The FT has published our letter about “Letter: Investors are let down by the decision to dilute boardroom rules” see https://www.ft.com/content/ff6af1c7-6cb9-4fd8-9be0-43c11bcf89bb
The letter we wrote was as follows:
Many investors will be disappointed to read the article headed “Backlash spurs dilution of audit reform” (Report, November 9). The reforms are supposed to restore trust in governance and audit. Sir John Kingman’s review emphasised that the best way to do this was to focus on “the interests of consumers of financial information, not producers”. So why is the government being so swayed by the latter?
In submissions to the government, CFA UK, the Corporate Reporting Users’ Forum and representatives of retail investors all backed a form of UK “Sarbanes-Oxley”, the 2002 US federal law that established sweeping auditing and financial regulations for public companies.
This lays down requirements for an effective system of internal controls, signed off by the company’s leaders whose assessment is subject to external audit. The government’s impact assessment cited evidence that the US regime had resulted in more accurate financial information, more conservative accounting practices and a decrease in fraud.
The cost — £2.3bn spread over 10 years — sounds high but is less than a tenth of a per cent of the £2.6tn market value of the FTSE All-Share. The annual ongoing cost would be less than 0.004 per cent of the £5tn-plus enterprise value of the index. Debt holders also have a keen interest in accurate financial information.
The solution left to investors is to press boards to commission external audit as part of the audit and assurance policy.
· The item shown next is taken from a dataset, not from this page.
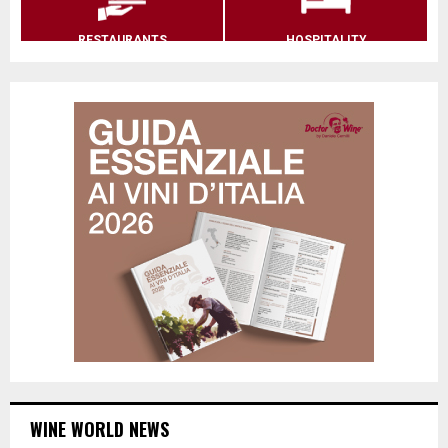
RESTAURANTS
HOSPITALITY
WINE WORLD NEWS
It is to be hoped that a directors’ statement on the effectiveness of internal controls will be mandatory so as to make their responsibility for accurate financial information explicit and actionable.
We support the government’s interest in fostering a healthy business environment and that is what the proposed reforms aim to do. So why water down measures that would reduce the risk of fraud and misstatements? As usual, however, the UK seems likely to fall back on the corporate governance code, which the good follow and the bad neglect.
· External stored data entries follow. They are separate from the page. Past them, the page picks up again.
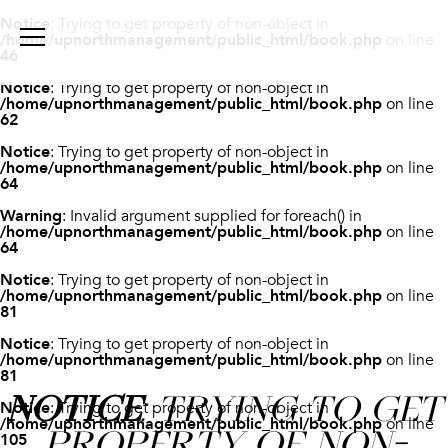
Notice
: Trying to get property of non-object in
/home/upnorthmanagement/public_html/book.php
on line
46
Notice
: Trying to get property of non-object in
/home/upnorthmanagement/public_html/book.php
on line
62
Notice
: Trying to get property of non-object in
/home/upnorthmanagement/public_html/book.php
on line
64
Warning
: Invalid argument supplied for foreach() in
/home/upnorthmanagement/public_html/book.php
on line
64
Notice
: Trying to get property of non-object in
/home/upnorthmanagement/public_html/book.php
on line
81
Notice
: Trying to get property of non-object in
/home/upnorthmanagement/public_html/book.php
on line
81
NOTICE
: TRYING TO GET
Notice
: Trying to get property of non-object in
/home/upnorthmanagement/public_html/book.php
on line
PROPERTY OF NON-
105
Will Goodhart, Chief Executive, CFA UK
Jane Fuller, Fellow, CFA UK
Jeremy Stuber Chair, CRUF
Charles Henderson Chair, UK Shareholders’ Association
Cliff Weight Director, ShareSoc
ShareSoc have made our views very clear in the various responses to consultations from Government, BEIS, FRC, FCA, etc.
I shall be writing to my MP, Crispin Blunt, asking him to forward our letter to the Chancellor and the Secretary of State for Business and ensure they are aware of our views. (I have a rule not to write to my MP more than twice a year, but feel this is of sufficient importance to write to him; and when I see him at our local Conservative Association annual dinner later this month, I shall be able to discuss this with him in person.)
I shall also ask a question at AGMs and company meetings that I attend along the lines of:
Do the Company and its Directors support the audit reform proposals that are intended to restore trust in governance and audit? The appears to have been some lobby against these proposals which are in the best interests of shareholders and from which good companies have no reason to fear. Can you reassure your shareholders that you have not been part to any such lobbying?